The Bechdel, Russo, and Race Test: Lizzie Borden Took an Ax

Lizzie Borden Took an Ax had a slight homoerotic undertone, with one or two charged moments between two women, but had no distinctly identifiable LGBT characters. The film thus failed to pass the Russo test. Lizzie Borden Took an Ax also failed to pass the race test, and the film did not pass this test because there were no speaking parts for non-White characters.

While Lizzie Borden Took an Ax did not pass the Russo or race test, it did pass the Bechdel test since there were several named women in the film and there were some occasions where named women talked to each other without mentioning men.

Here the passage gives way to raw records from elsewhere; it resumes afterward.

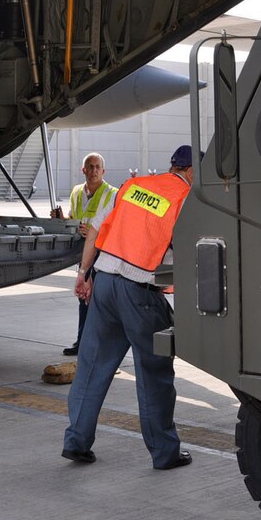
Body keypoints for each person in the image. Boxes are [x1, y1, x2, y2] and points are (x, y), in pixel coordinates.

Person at [62, 145, 194, 470]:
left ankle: (76, 441)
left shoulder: (134, 187)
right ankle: (165, 452)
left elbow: (95, 229)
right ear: (192, 172)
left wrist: (83, 274)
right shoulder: (187, 199)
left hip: (105, 282)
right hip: (140, 292)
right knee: (154, 373)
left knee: (92, 365)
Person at [54, 152, 117, 355]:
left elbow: (115, 226)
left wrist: (94, 232)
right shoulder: (76, 192)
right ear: (83, 170)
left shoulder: (112, 194)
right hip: (84, 253)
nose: (94, 171)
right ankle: (83, 343)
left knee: (99, 301)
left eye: (97, 167)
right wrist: (62, 219)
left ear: (103, 171)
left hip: (103, 253)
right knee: (84, 299)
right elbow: (74, 218)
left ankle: (99, 345)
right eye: (90, 167)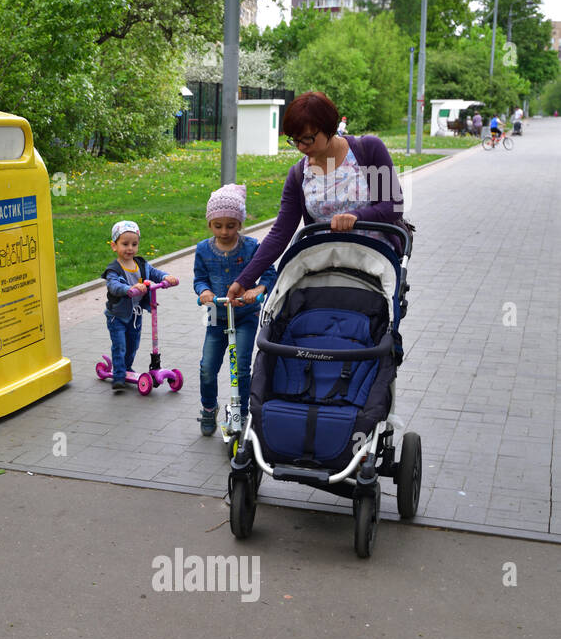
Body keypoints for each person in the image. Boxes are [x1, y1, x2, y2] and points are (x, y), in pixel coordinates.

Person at [226, 91, 409, 305]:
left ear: (329, 129)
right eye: (295, 141)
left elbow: (394, 206)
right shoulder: (298, 175)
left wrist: (356, 216)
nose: (302, 147)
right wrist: (245, 279)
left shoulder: (367, 149)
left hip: (374, 264)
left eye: (308, 139)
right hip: (322, 265)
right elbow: (280, 232)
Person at [194, 184, 277, 435]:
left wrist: (258, 290)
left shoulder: (252, 247)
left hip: (243, 317)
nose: (224, 231)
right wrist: (203, 292)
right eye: (218, 226)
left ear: (240, 223)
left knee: (240, 367)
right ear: (210, 224)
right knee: (207, 367)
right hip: (215, 317)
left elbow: (269, 274)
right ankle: (209, 408)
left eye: (231, 225)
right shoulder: (202, 249)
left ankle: (240, 412)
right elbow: (199, 279)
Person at [103, 219, 179, 392]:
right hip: (117, 316)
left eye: (134, 244)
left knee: (133, 344)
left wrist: (166, 277)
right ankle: (119, 376)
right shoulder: (114, 269)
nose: (130, 248)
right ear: (114, 246)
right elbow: (113, 285)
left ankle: (126, 368)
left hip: (135, 314)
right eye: (125, 244)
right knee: (120, 345)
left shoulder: (141, 264)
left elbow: (155, 273)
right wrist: (128, 289)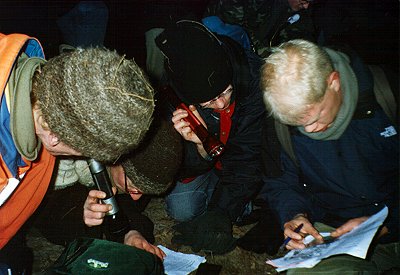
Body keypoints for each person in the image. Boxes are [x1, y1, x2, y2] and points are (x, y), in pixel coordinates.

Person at [0, 33, 154, 273]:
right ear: (55, 136)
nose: (86, 159)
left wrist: (125, 230)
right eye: (84, 152)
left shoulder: (47, 106)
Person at [260, 39, 399, 273]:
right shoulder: (281, 124)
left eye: (315, 118)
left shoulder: (390, 95)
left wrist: (387, 224)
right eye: (298, 124)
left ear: (333, 82)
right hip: (336, 234)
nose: (310, 130)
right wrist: (295, 214)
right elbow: (281, 181)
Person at [154, 20, 273, 255]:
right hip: (210, 166)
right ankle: (236, 198)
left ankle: (237, 199)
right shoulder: (172, 95)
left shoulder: (255, 81)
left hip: (244, 160)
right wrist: (198, 146)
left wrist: (221, 211)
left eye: (226, 91)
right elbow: (175, 167)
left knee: (245, 191)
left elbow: (249, 155)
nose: (221, 104)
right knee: (182, 209)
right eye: (208, 102)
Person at [83, 116, 183, 260]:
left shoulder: (144, 175)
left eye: (143, 191)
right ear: (116, 159)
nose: (137, 197)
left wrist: (131, 233)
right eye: (133, 187)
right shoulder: (81, 162)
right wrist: (84, 216)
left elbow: (126, 206)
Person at [204, 0, 316, 57]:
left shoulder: (299, 12)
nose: (306, 6)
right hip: (215, 36)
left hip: (253, 47)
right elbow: (234, 29)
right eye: (305, 0)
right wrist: (263, 51)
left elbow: (299, 36)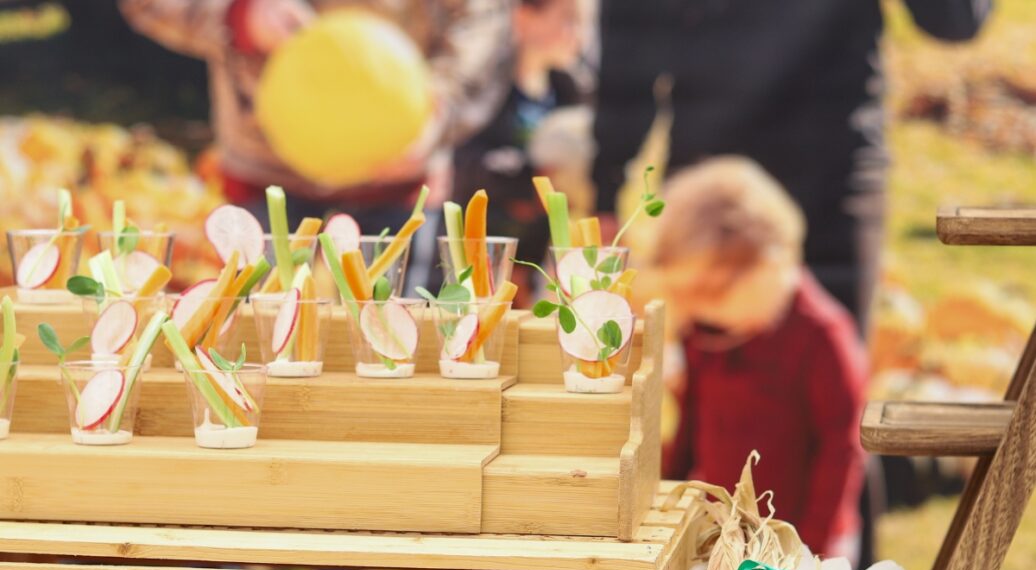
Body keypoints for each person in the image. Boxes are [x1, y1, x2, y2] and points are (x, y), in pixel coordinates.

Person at [592, 0, 992, 339]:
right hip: (715, 204)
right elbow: (632, 33)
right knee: (712, 408)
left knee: (832, 398)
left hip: (833, 186)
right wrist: (605, 190)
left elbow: (955, 19)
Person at [118, 0, 513, 254]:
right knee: (261, 348)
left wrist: (440, 112)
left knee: (389, 360)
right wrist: (238, 14)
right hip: (264, 178)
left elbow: (484, 22)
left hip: (399, 180)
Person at [653, 157, 867, 563]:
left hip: (802, 543)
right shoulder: (707, 332)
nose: (700, 311)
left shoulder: (822, 338)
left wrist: (809, 553)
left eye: (712, 296)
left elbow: (842, 450)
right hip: (727, 530)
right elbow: (693, 420)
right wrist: (669, 491)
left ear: (769, 264)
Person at [451, 0, 588, 281]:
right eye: (567, 20)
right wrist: (528, 182)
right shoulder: (484, 88)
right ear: (524, 18)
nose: (577, 34)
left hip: (534, 264)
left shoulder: (570, 92)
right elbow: (460, 162)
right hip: (474, 258)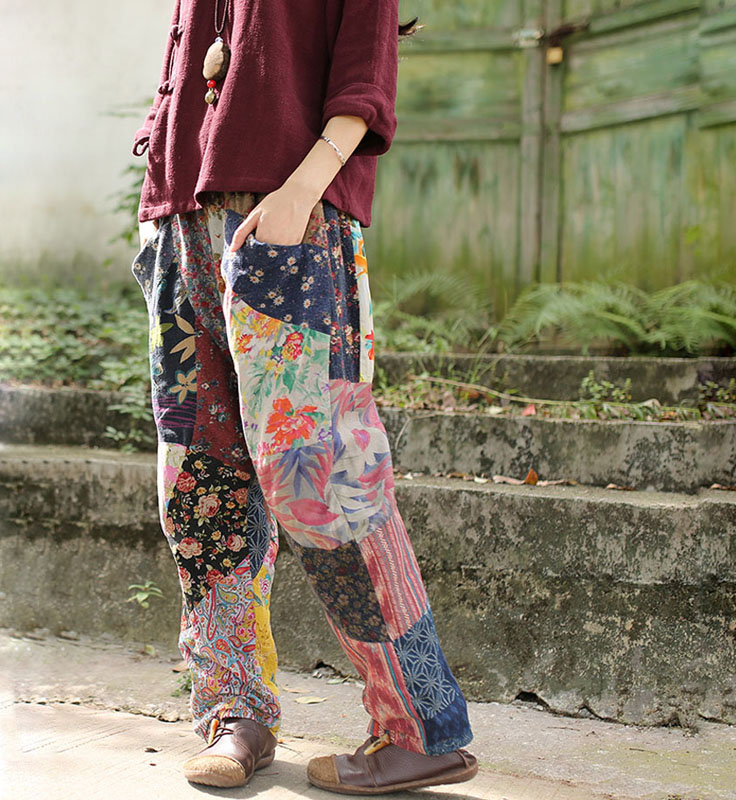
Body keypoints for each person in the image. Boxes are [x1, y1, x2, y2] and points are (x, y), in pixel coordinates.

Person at [129, 0, 477, 793]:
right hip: (180, 225)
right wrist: (157, 172)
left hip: (291, 223)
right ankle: (235, 712)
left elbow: (365, 76)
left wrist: (301, 189)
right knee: (198, 489)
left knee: (323, 479)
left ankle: (420, 727)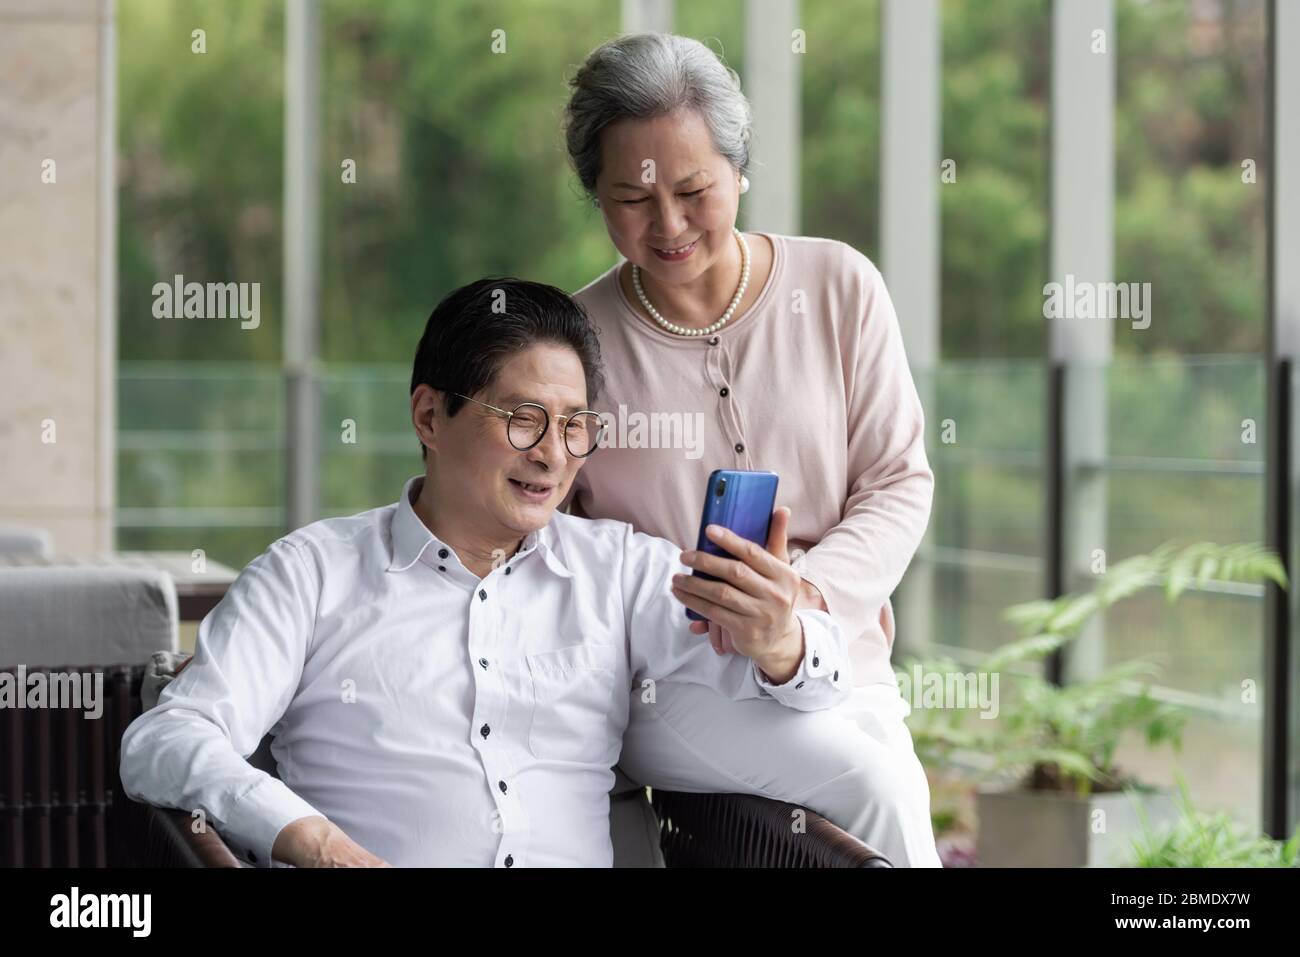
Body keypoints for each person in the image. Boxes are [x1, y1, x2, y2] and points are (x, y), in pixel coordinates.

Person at [118, 278, 850, 868]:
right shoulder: (312, 574)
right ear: (430, 417)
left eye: (575, 425)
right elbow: (166, 740)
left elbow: (817, 677)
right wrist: (313, 841)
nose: (554, 455)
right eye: (522, 418)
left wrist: (780, 640)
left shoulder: (618, 571)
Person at [562, 32, 942, 866]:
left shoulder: (841, 285)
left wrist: (799, 600)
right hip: (675, 683)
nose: (668, 225)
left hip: (840, 649)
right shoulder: (572, 342)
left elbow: (897, 484)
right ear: (596, 194)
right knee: (876, 790)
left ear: (739, 169)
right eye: (632, 197)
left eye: (695, 189)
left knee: (891, 786)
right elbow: (549, 533)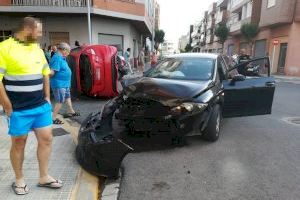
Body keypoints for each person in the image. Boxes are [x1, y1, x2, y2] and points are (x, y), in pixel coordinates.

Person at [0, 17, 63, 195]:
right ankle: (19, 180)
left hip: (40, 106)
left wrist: (47, 98)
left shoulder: (36, 49)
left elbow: (45, 74)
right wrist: (6, 105)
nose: (41, 35)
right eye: (39, 31)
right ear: (27, 29)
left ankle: (43, 177)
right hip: (18, 108)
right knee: (19, 143)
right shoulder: (4, 48)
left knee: (47, 139)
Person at [50, 42, 80, 125]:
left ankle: (71, 111)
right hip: (59, 84)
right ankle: (53, 118)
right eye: (68, 51)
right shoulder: (57, 58)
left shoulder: (61, 58)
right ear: (63, 50)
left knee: (67, 97)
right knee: (60, 101)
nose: (68, 53)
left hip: (65, 84)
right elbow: (52, 72)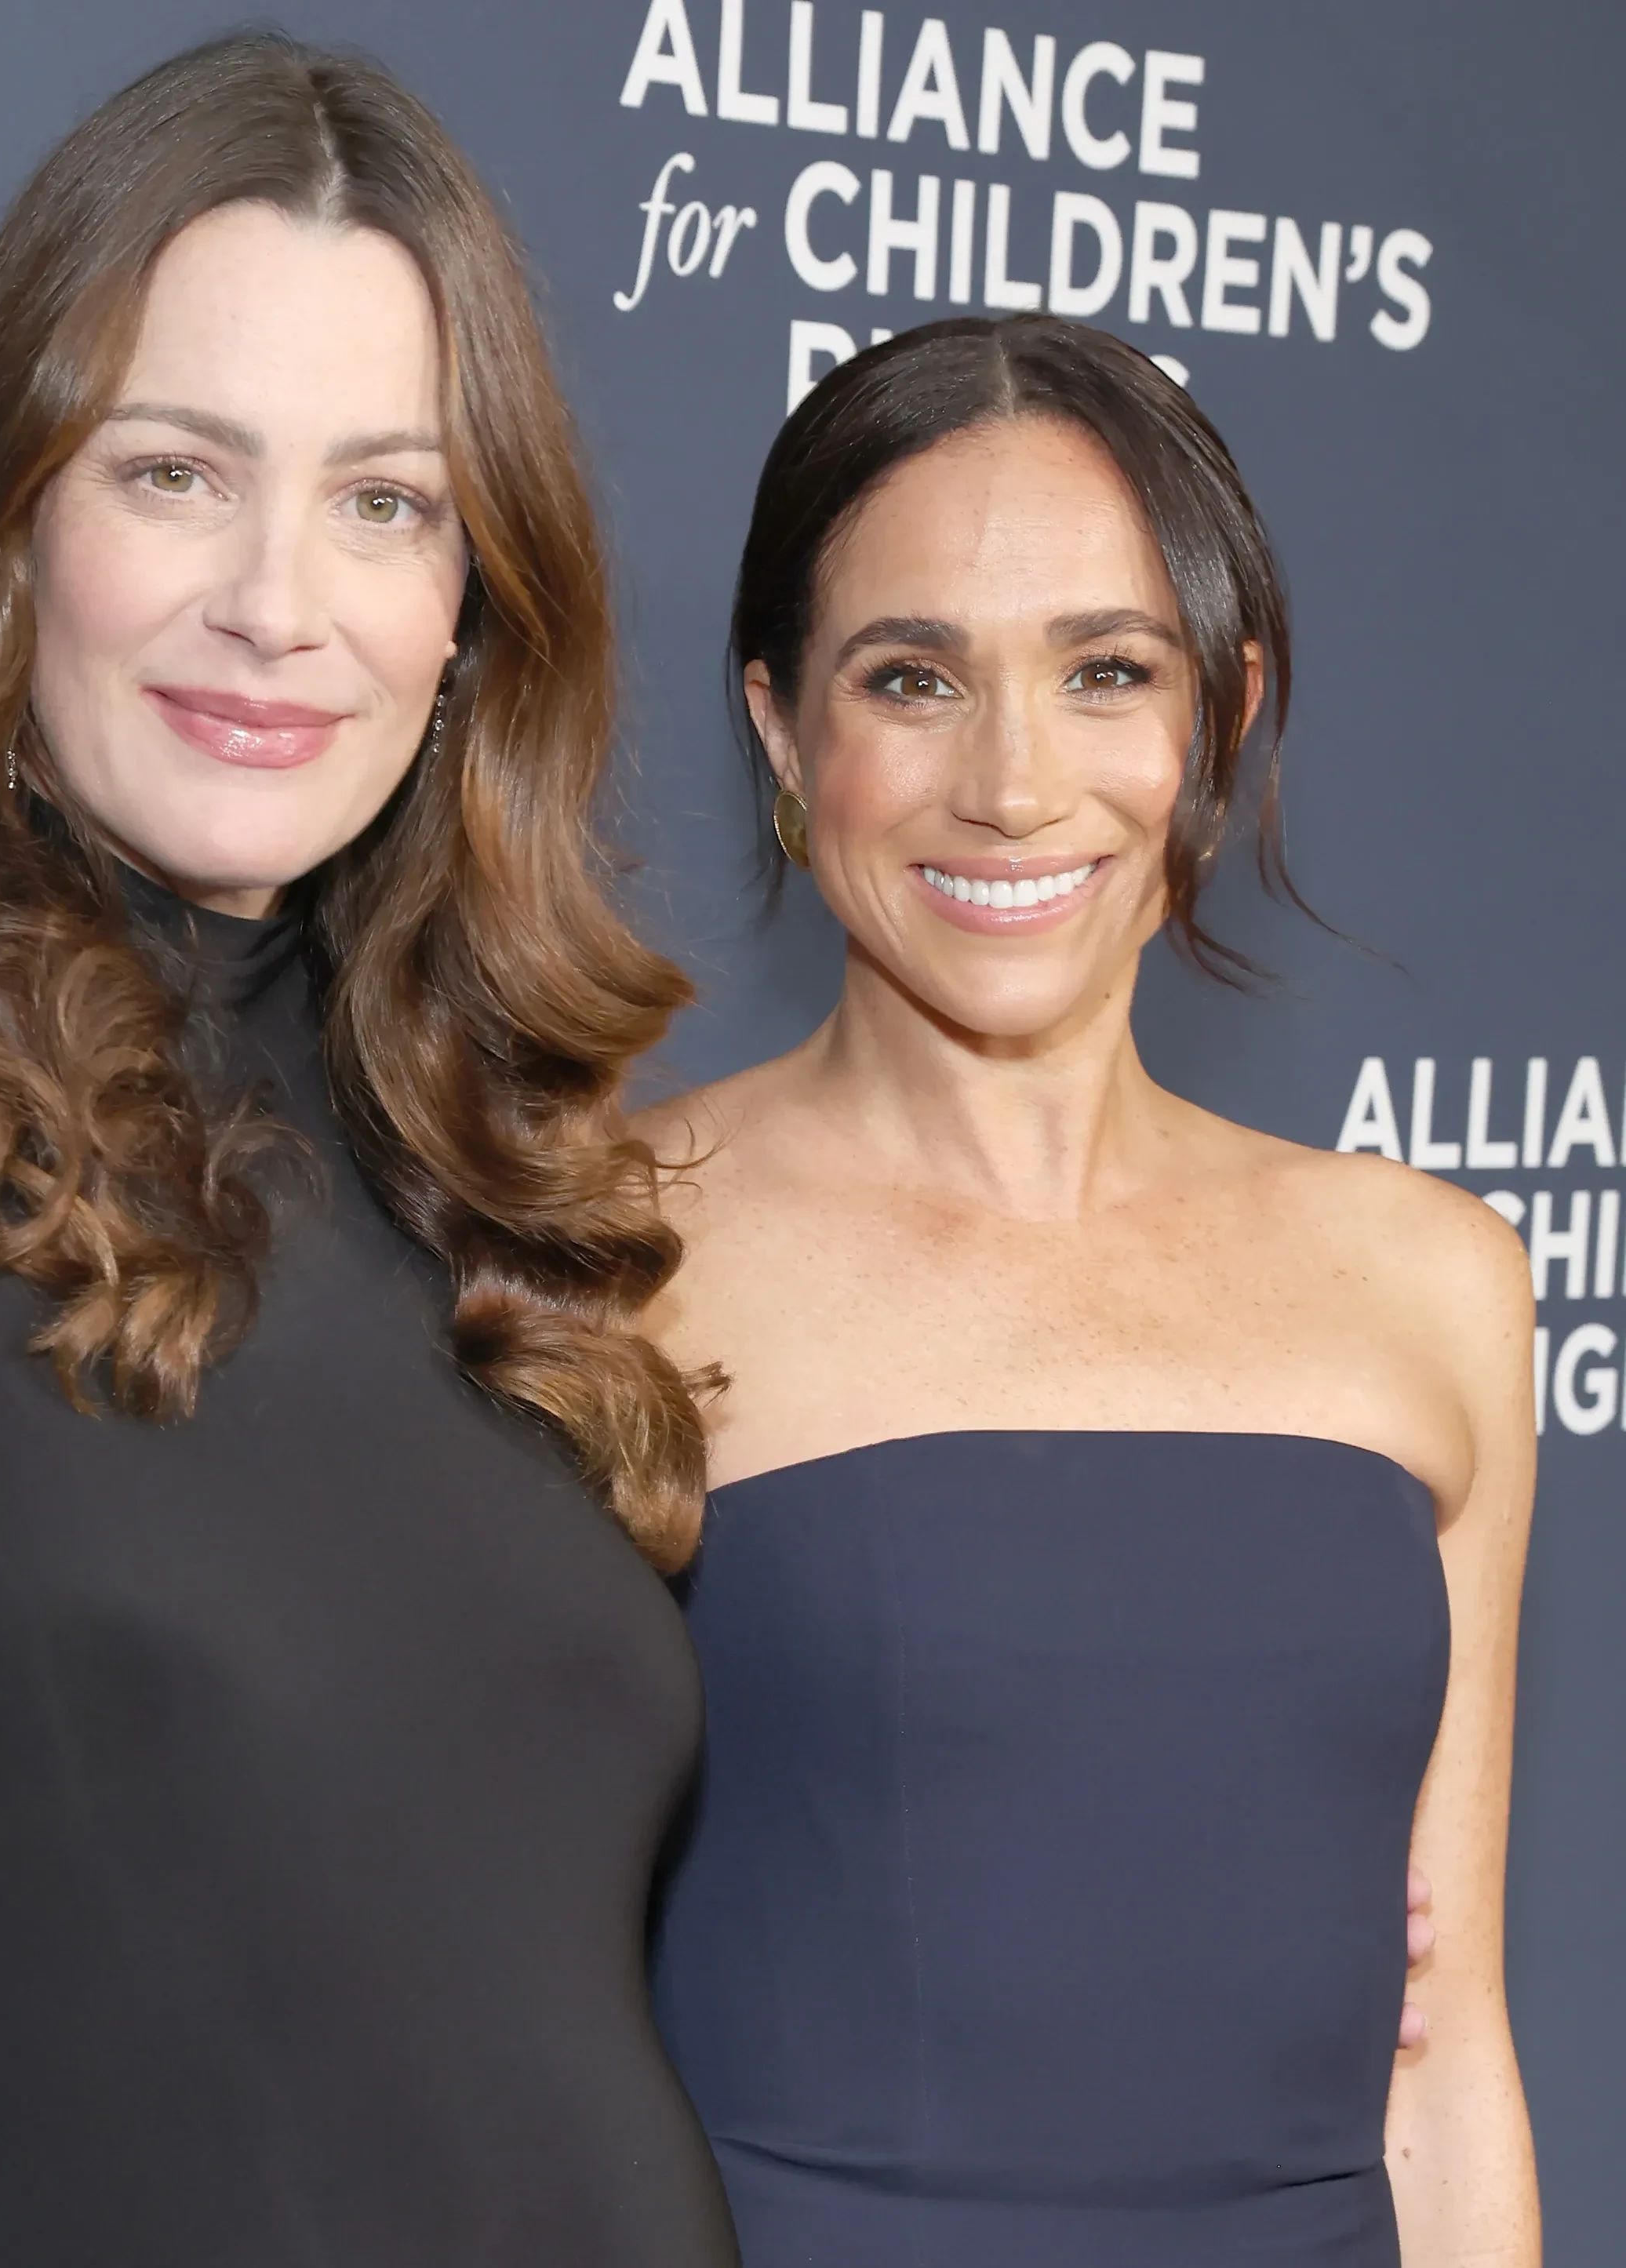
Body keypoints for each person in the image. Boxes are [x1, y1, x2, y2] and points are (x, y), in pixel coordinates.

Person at [0, 33, 741, 2267]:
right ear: (8, 519)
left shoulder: (490, 1208)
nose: (276, 603)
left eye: (384, 502)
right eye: (174, 472)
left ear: (470, 607)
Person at [639, 318, 1539, 2267]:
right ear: (780, 728)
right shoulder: (598, 1258)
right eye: (910, 679)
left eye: (1104, 672)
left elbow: (1444, 2053)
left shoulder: (1432, 1283)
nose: (1012, 783)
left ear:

*The Bechdel test entails three requirements:
1. It has to have at least two (named) women in it
2. Who talk to each other
3. About something besides a man

**The Vito Russo test entails three requirements:
1. The film contains a character that is identifiably lesbian, gay, bisexual, intersex and/or transgender
2. The character must not be solely or predominately defined by her sexual orientation, gender identity and/or as being intersex
3.The character must be tied into the plot in such a way that her removal would have a significant effect

***The race or people of color (POC) test has three requirements:
1. It has two people of color in it
2. Who talk to each other
3. About something other than a White person

****Just because a film passes the Bechdel, Russo and race test does not mean that it is not sexist, heterosexist, racist and/or cissexist, etc. The Bechdel, Russo and race test is only a bare minimum qualifier for the representation of LGBTI individuals, women and people of color in film. The failure to pass these tests also does not identify whether the central character was a woman, a person of color or a LGBTQI individual and it does not dictate the quality of the film.